Merencanakan Kematian Kedua

215 32 0
                                    

Akhir-akhir ini aku mengakrabi bayangan di cermin dan percaya pada puisi omong kosongnya. Ia begitu tampan tapi ternyata takut pada kamera orang lain. Ia berubah lebih jelek, tapi akulah yang terus dihina.

Menggerutu. Menari. Menghukum diri. Menonton film rating-B sepanjang hari. Ketika pagi datang, pagi terlihat lelah dan mengajakku tidur kembali.

Di pelat bundar arloji aku sudah terlalu terlambat untuk menunggu. Arloji meminta maaf dan menyuruhku merencanakan kematian kedua di pantai Makassar sambil membuat istana pasir yang kemudian kutendang sendiri. Jumat makin penat dengan ratap, dan manusia lupa bangun dari ketakutannya. Pasirku berteriak dan menyuruhku pulang pada ibu.

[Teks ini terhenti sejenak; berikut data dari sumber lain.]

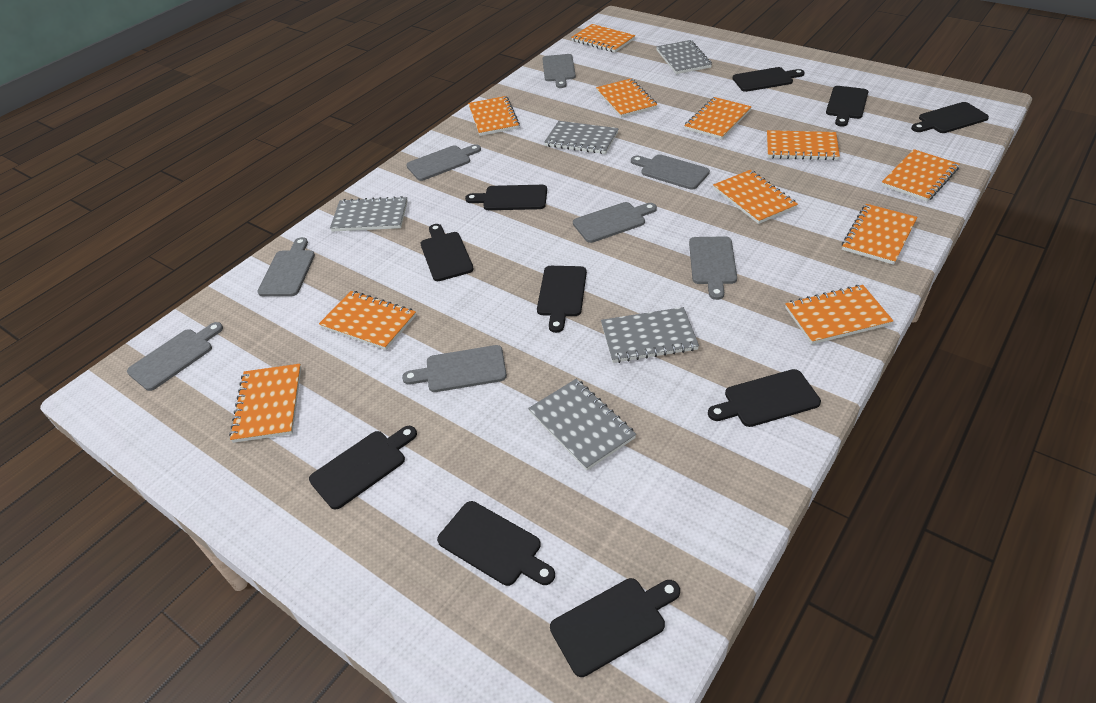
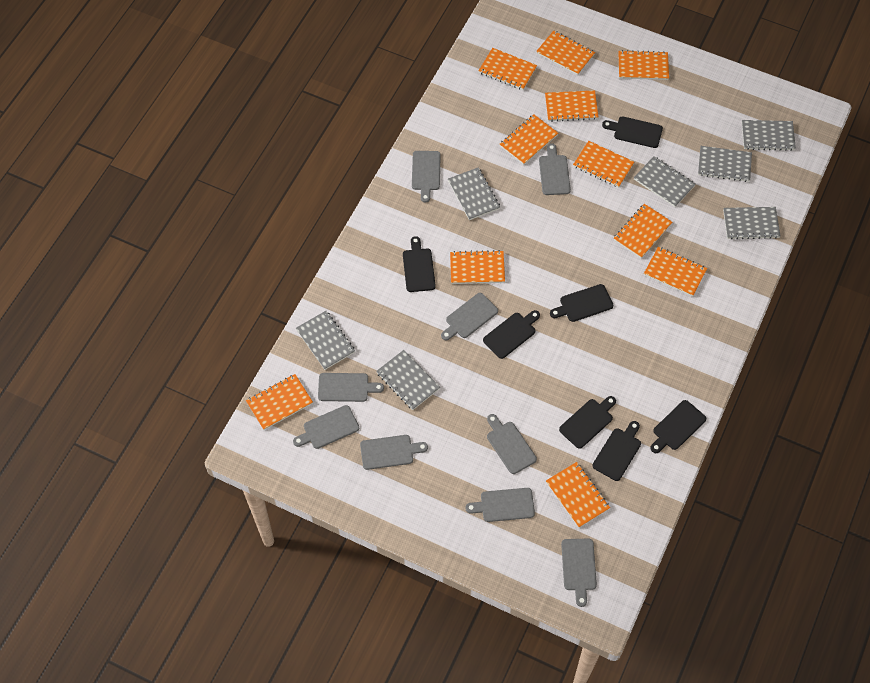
black cutting board: [309,426,417,510] [421,224,474,281] [437,501,555,586] [465,185,547,210] [537,266,587,333] [550,578,680,677] [708,369,821,427] [732,67,805,92] [826,86,868,126] [911,102,989,133] = 10 -> [403,236,436,292] [483,310,540,359] [550,284,613,322] [559,396,616,449] [592,421,641,481] [602,116,663,148] [650,400,706,453] = 7
grey cutting board: [127,322,223,391] [257,237,315,296] [402,345,507,392] [406,144,481,181] [542,54,576,88] [573,202,657,243] [631,154,710,190] [689,236,737,300] = 8 -> [293,405,359,449] [318,373,384,402] [360,435,428,470] [412,151,441,203] [441,293,498,341] [465,488,535,522] [487,414,537,474] [539,143,571,195] [561,539,597,607] = 9
grey notebook: [330,196,408,231] [528,379,636,470] [544,121,619,154] [601,307,699,363] [656,40,712,74] = 5 -> [296,311,355,370] [376,350,440,410] [448,167,500,220] [634,156,696,207] [698,146,752,182] [723,207,780,240] [742,120,796,151] = 7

Menggoreng ubi bersama arwah ibu yang terus berdansa pada lagu kematian yang menyenangkan. Minyak bekas kusiramkan ke produk-produk sisa senyuman setelah menceritakan mimpiku yang aneh pada ibu yang sibuk mengunyah dan berdansa. Ilusi tergoreng, dan orang-orang asing berkumpul di beranda hatiku menitip salam pada kecantikan ibuku yang sedang tertawa.

Aku menunggu musik pemicu kelana terdengar. Namun, dentum bas dan denting gitar Diego justru kembali ingatkan jari-jari bayangan cerminku yang membelai dirinya sendiri, hanya dirinya sendiri. Ia malas keluar dari cermin dan takut jika kelana menghitamkan kulitnya. Ia benci karena aku punya ibu kekal sementara ia selamanya menyusu pada dirinya sendiri.